As your body grows, develops and matures, so do your breasts. Here Let’s Talk Breasts takes a look at the many changes you and ‘your girls’ will experience during the course of your lifetime.

In utero

Before you’re even born, your breasts begin to form with two parallel thickenings in the chest area, called the mammary ridge or the ‘milk line’. Both females and males have these, likewise nipples, but later hormonal changes will begin the development of milk-producing breasts as we know them. Interestingly, newborn babies sometimes produce their own form of breast milk, known as Witch’s milk or neonatal milk. This is a perfectly normal effect caused by the maternal hormones to which the baby has been exposed prior to birth, and will dry up within a few weeks without treatment.

Childhood

During childhood, your breast tissue remains dormant until puberty and boys and girls look much the same in the chest department. Shockingly, however, a new study released by the medical journal Pediatrics has revealed that an increasing number of girls are starting puberty at the ages of seven and eight. The journal suggests that this is linked to hormones consumed in the increased amount of animal protein in our modern meat and dairy-heavy diet.

Puberty and early adulthood

At the onset of puberty, your ovaries start secreting oestrogen, and fat accumulates within the connective tissue of the breasts. At this point the breasts grow larger in size, the areolas (the area around the nipples) darken, and the nipples themselves become more prominent.

During your teens your breasts become increasingly full and buoyant, and they will have reached their full size by the onset of adulthood.
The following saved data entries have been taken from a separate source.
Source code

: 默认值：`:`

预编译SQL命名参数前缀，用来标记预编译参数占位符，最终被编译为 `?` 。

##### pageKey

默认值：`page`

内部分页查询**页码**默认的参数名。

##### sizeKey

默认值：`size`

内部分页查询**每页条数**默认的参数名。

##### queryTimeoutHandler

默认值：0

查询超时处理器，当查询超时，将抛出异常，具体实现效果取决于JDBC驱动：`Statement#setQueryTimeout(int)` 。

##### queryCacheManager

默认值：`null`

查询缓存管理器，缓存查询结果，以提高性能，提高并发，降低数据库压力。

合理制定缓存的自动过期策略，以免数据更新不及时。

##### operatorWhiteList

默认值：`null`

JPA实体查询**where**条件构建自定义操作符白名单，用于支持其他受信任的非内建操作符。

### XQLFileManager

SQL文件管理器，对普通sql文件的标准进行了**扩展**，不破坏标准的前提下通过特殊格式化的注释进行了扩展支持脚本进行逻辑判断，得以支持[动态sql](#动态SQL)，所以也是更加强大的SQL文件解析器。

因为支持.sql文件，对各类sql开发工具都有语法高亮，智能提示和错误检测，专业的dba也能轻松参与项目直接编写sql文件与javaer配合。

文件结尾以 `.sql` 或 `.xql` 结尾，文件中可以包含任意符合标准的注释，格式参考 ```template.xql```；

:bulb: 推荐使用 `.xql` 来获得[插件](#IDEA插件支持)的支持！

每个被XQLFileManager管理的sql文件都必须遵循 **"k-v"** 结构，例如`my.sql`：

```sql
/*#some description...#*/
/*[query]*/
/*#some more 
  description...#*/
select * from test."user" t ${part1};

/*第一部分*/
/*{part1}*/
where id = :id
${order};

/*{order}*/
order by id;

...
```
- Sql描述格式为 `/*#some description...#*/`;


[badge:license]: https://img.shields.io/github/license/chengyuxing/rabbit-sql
Marlowe’s nubility hypothesis suggests that early man used breast size and perkiness as a sign of fertility for sexual selection, so a female with a flat chest would be considered infertile, protruding and firm breasts would indicate fertility, and drooping or ‘empty’ breasts would signal low reproductive value.

Pregnancy

During pregnancy, increased levels of progesterone and oestrogen prepare your breasts for lactation. Inside, more lobules form within your milk duct system, while outside your breasts swell, with the areola becoming darker. Already by end of the second trimester, your breasts are capable of producing milk should you give birth prematurely.

Breastfeeding

By the end of the third trimester, your breasts have swelled considerably larger than your pre-pregnant state, and are filled with a greater supply of blood vessels to support the increase in gland production. Infant suckling stimulates your breasts to produce milk, and within the first two to three days the milk will come in, leading to a temporary hot, flushed and ‘full’ feeling, which will naturally calm down as your breasts adjust to regulate the amount of milk your newborn needs.

After breastfeeding ceases, you’ll probably notice a certain loss of tissue and perkiness, you may have stretch marks, and your breasts might even be smaller than they were pre-pregnancy. This is due to the pregnancy itself, rather than the effects of breastfeeding alone.

Menopause

During the menopause, dropping hormone levels cause the breasts to lose glandular and fatty tissue, and the connective breast tissue gradually becomes less supple. Over time these changes lead to your breasts sagging and losing their rounded shape. A woman of post-menopausal age has an increased risk of developing breast cancer, but on the plus side, pre-emptive mammograms are far more effective, as the breasts become far less dense.